Pilihan semacam itu tentu agak mengherankan mengingat Jokowi sejak mulai dari pencalonan sebagai Walikota Solo, Gubernur DKI Jakarta, sampai menjadi presiden, atas dukungan PDIP.


Kendati bukan kader PDIP sejak awal (mualaf), namun setelah terpilih menjadi walikota Solo, Jokowi memutuskan menjadi kader partai. Dalam bahasa Megawati, Jokowi menjadi petugas partai. Tidak pada tempatnya pilihan politiknya berbeda dengan garis partai.


Tanda awal yang sangat nyata, adalah keputusan Jokowi mengizinkan Khofifah berlaga di Pilkada Jawa Timur (Jatim) menantang Saifullah Yusuf (Gus Ipul). Padahal Gus Ipul yang berpasangan dengan Abdullah Azwar Anas diusung oleh PKB-PDIP, dan kemungkinan besar PKS. Untuk mengusung pasangan ini PDIP bahkan rela tidak menempatkan kader aslinya. Mereka mengakuisisi Azwar Anas yang semula kader PKB.


Dengan mengusung Khofifah (Demokrat-Golkar) risiko politik yang dipertaruhkan Jokowi tidak kecil. Dia berpotensi kehilangan dukungan dari sebagian besar ulama sepuh NU yang sejak awal, bulat mendukung Gus Ipul. Dukungan para ulama sepuh NU ini sangat penting bagi Jokowi. Dia tengah menghadapi oposisi kuat dari kelompok muslim perkotaan yang tergabung dalam GNPF Ulama.
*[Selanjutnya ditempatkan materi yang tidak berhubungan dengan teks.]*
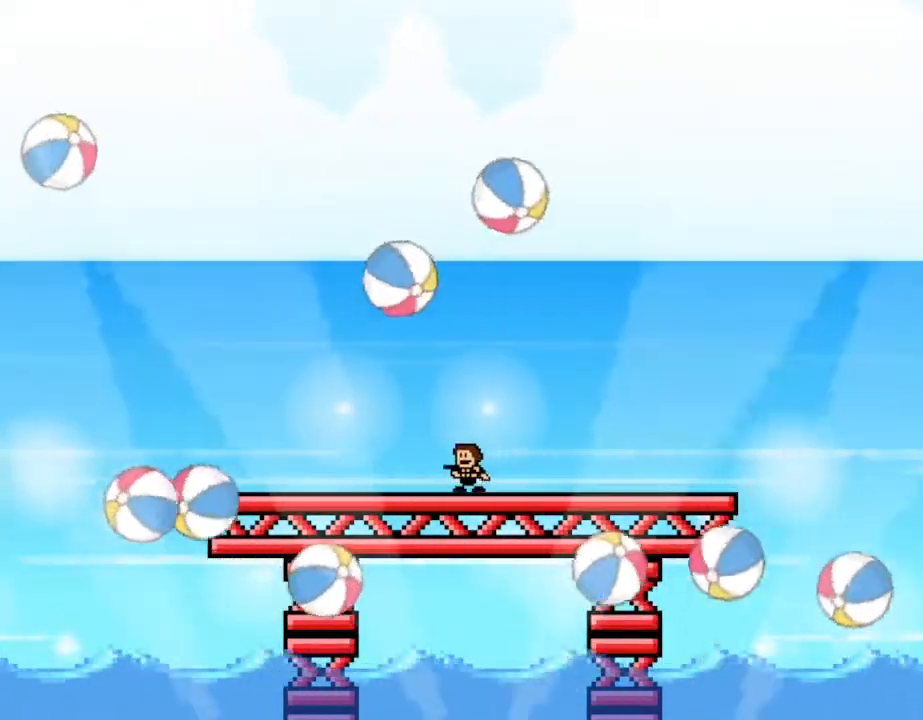
{"keys": ["left"], "events": [[433, "left", "down"]]}
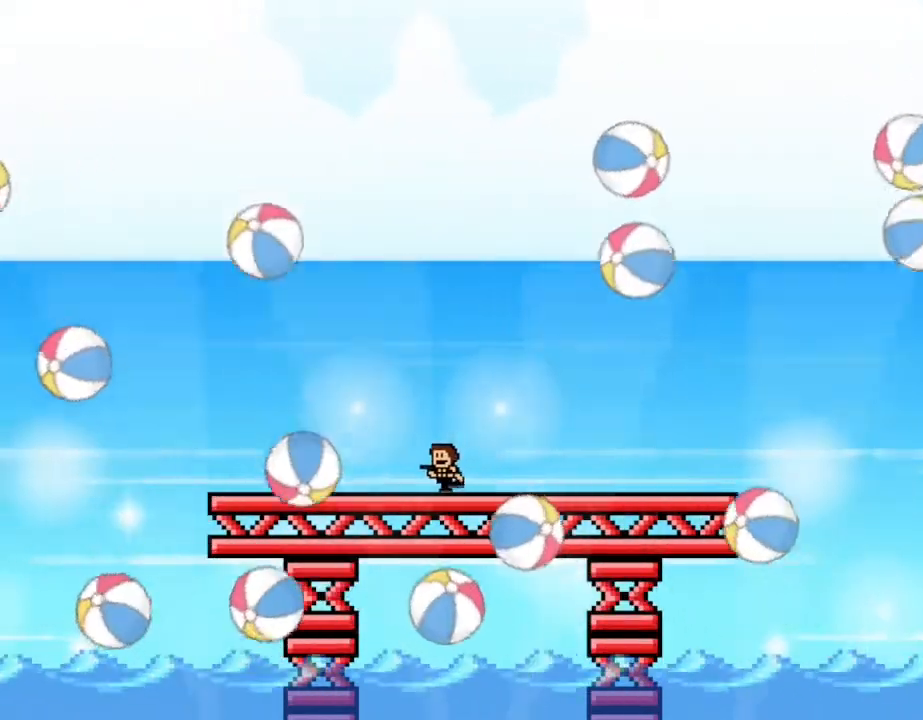
{"keys": [], "events": [[33, "left", "up"], [267, "right", "down"], [417, "right", "up"]]}
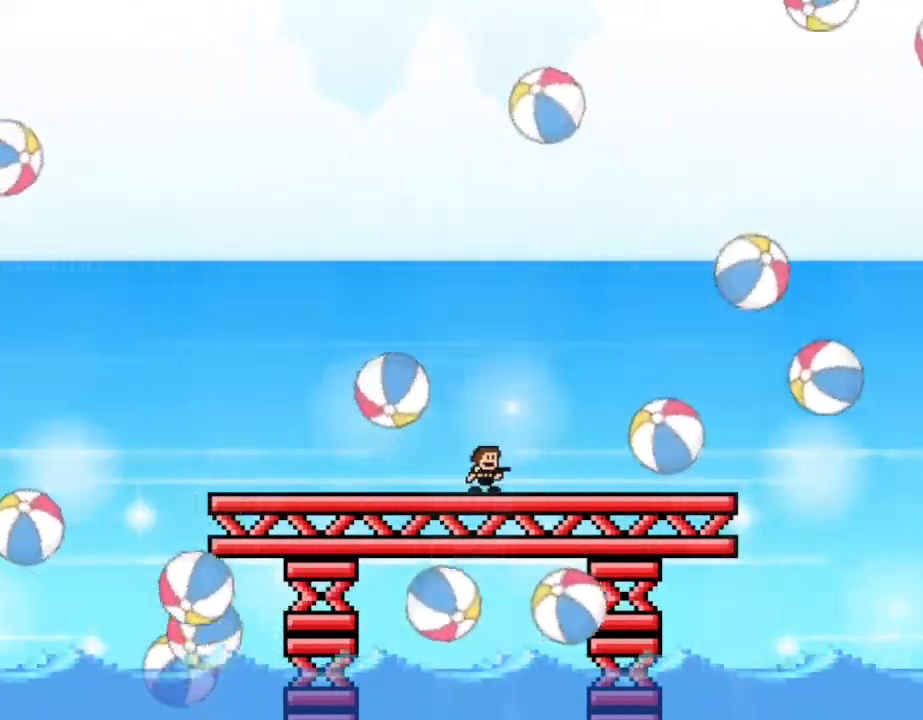
{"keys": [], "events": [[117, "left", "down"], [300, "left", "up"]]}
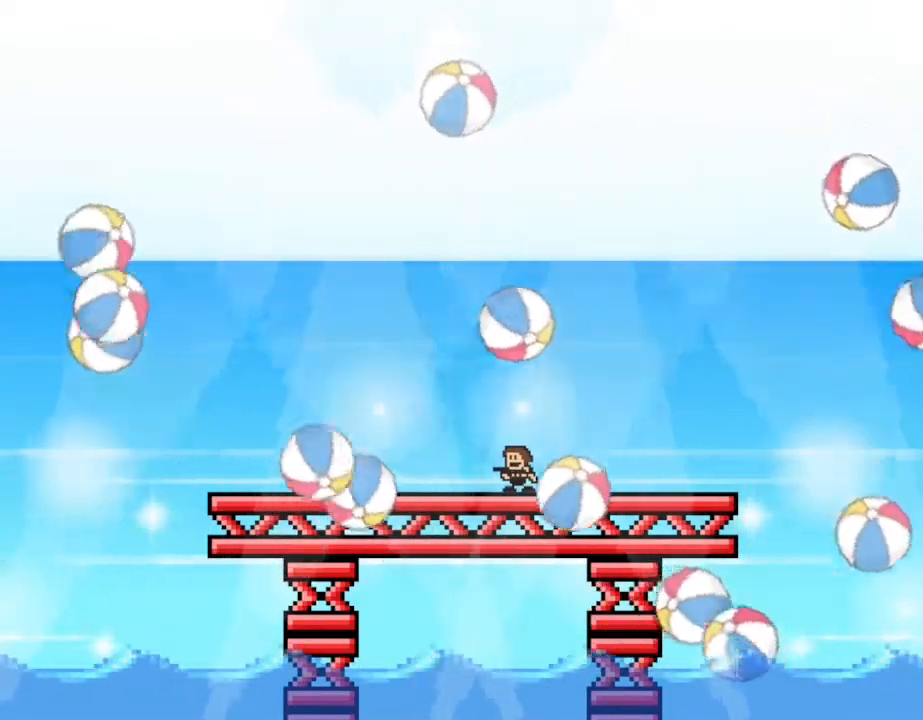
{"keys": [], "events": [[100, "left", "down"], [217, "left", "up"], [350, "right", "down"], [500, "right", "up"]]}
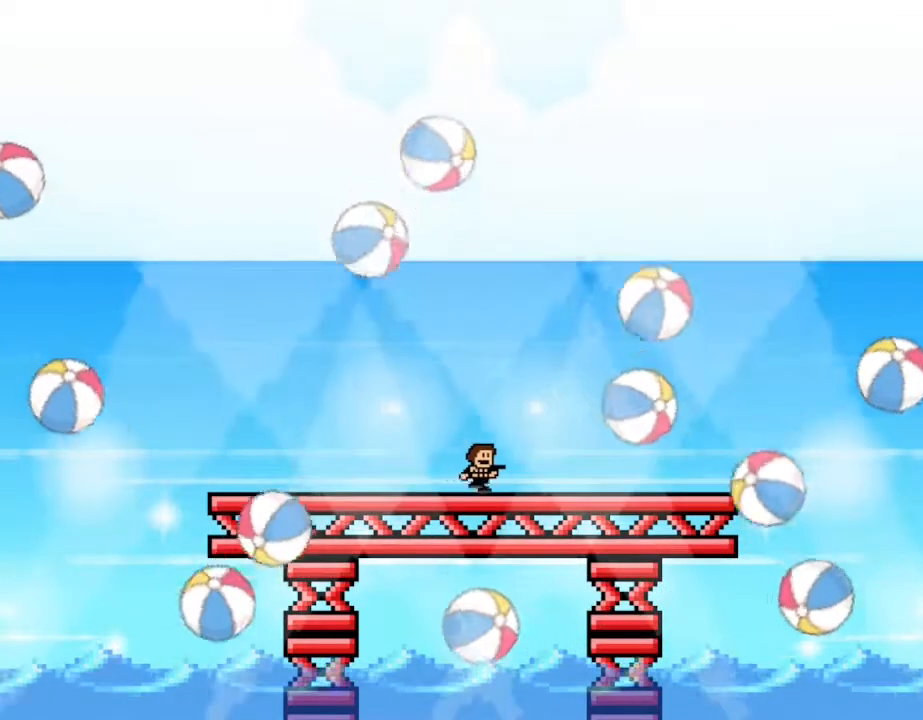
{"keys": [], "events": [[233, "right", "down"], [367, "right", "up"]]}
Di Jawa Barat (Jabar) Jokowi sudah lebih dahulu menjatuhkan pilihan ke Ridwan Kamil (RK) sebagai cagub. Bahwa RK merupakan “orang” Jokowi tidak hanya terlihat dari kedekatan personal keduanya, namun juga dari partai pengusungnya. Yang paling awal mengusung RK adalah Nasdem, kemudian disusul PKB, dan PPP. Koalisi Jokower makin terlihat nyata, ketika Golkar bergabung dan mencampakkan Ketua Umum DPD I Golkar Jabar Dedi Mulyadi (Demul).
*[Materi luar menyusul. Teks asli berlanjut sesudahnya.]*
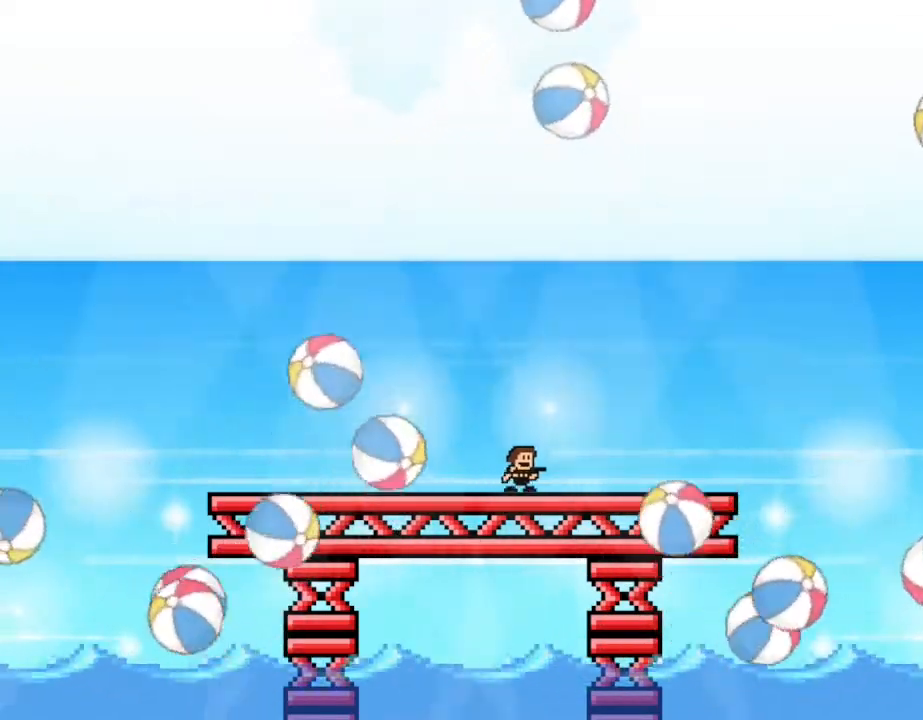
{"keys": [], "events": [[17, "left", "down"], [167, "left", "up"]]}
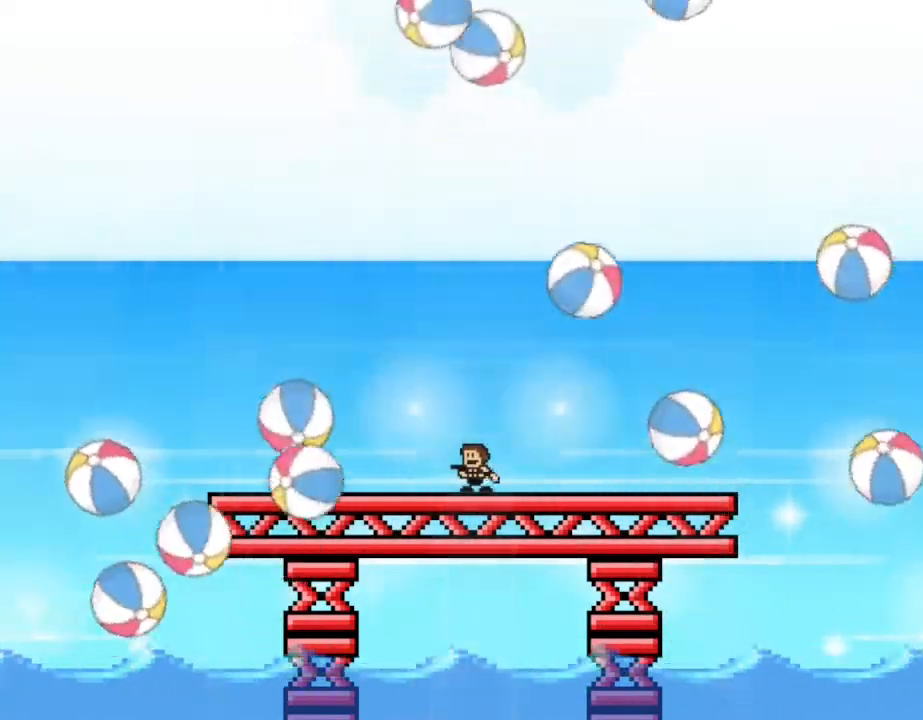
{"keys": [], "events": [[100, "right", "down"], [183, "right", "up"], [333, "left", "down"], [467, "left", "up"]]}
Dengan komitmen RK untuk mengamankan pencapresan Jokowi, seharusnya PDIP bergabung dengan koalisi tersebut, untuk memperkuat dan memastikan kemenangan RK. Alih-alih mendukung, PDIP malah bersuara miring terhadap RK.


Sekjen PDIP Hasto Kristiyanto secara tegas menyatakan bahwa kinerja RK tidaklah cemerlang. Kualitas kepemimpinan dan keberhasilannya sebagai kepala daerah, masih jauh dibandingkan dengan Walikota Surabaya Risma Triharini dan Walikota Bogor Bima Arya Sugiarto. Karena itu PDIP tidak akan mendukung RK.


PDIP malah secara gencar melakukan pendekatan ke Netty Heryawan, istri dari Gubernur Jabar Ahmad Heryawan. Sebagai kader PKS Netty menolak dan lebih memilih taat mendukung pilihan partai yang mengusung Deddy Mizwar-Syaichu. Tak putus asa, Hasto sempat menyatakan terbuka bagi PDIP untuk berkoalisi dengan PKS.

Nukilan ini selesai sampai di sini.